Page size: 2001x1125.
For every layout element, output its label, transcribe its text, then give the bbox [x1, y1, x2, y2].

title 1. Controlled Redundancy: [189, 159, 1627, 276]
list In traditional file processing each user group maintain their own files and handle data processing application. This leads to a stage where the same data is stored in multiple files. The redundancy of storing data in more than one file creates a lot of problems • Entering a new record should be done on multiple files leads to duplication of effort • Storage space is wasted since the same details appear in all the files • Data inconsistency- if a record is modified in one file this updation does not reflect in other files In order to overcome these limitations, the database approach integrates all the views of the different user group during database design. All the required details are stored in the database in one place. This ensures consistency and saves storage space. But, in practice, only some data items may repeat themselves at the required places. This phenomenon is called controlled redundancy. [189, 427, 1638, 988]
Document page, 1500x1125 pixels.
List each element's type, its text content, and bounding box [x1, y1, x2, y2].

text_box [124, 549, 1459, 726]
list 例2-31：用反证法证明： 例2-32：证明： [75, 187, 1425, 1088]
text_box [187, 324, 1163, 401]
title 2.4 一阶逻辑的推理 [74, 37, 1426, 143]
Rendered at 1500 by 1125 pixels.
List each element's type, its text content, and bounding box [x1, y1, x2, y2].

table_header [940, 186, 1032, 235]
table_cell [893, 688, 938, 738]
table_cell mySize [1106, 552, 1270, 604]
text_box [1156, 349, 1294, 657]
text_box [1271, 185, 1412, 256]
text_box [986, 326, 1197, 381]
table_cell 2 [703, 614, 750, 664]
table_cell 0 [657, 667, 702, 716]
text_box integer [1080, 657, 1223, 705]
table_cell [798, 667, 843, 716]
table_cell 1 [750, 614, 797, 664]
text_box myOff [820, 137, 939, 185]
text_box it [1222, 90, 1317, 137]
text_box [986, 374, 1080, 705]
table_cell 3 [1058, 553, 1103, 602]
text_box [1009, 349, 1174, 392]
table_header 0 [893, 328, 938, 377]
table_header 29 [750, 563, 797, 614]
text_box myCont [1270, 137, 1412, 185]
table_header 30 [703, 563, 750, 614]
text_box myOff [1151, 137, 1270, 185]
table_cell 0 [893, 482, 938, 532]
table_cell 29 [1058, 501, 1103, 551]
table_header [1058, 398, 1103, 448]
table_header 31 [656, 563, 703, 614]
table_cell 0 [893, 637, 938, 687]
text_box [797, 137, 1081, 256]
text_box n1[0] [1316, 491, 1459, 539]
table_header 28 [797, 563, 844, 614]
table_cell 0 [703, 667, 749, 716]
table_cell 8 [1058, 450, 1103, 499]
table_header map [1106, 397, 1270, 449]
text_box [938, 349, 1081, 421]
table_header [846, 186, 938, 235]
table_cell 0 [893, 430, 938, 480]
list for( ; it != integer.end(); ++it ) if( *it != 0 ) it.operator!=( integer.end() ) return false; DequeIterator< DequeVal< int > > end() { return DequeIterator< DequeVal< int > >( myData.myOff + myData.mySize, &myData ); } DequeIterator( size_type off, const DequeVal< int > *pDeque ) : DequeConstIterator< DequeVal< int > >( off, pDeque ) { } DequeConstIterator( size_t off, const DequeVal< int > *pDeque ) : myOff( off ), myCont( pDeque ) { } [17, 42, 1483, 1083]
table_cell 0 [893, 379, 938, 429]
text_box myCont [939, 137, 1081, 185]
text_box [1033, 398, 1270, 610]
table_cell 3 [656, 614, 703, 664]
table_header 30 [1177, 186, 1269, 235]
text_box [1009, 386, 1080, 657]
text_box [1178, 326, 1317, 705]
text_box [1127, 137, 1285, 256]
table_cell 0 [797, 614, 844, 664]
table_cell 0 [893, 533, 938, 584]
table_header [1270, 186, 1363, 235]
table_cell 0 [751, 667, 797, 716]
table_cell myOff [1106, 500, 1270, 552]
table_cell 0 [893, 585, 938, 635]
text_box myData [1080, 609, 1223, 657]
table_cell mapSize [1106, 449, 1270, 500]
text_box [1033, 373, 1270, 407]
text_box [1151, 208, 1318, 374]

★ ★ ★ ★ ★ ★ ★

*DIRECTIONS:* In the listing above, find the line containing "text_box [124, 549, 1459, 726]" and the line containing "Rendered at 1500 by 1125 pixels.". Output them and every line between, exactly, and nothing else.

*RESPONSE TO THIS EXERCISE:*
text_box [124, 549, 1459, 726]
list 例2-31：用反证法证明： 例2-32：证明： [75, 187, 1425, 1088]
text_box [187, 324, 1163, 401]
title 2.4 一阶逻辑的推理 [74, 37, 1426, 143]
Rendered at 1500 by 1125 pixels.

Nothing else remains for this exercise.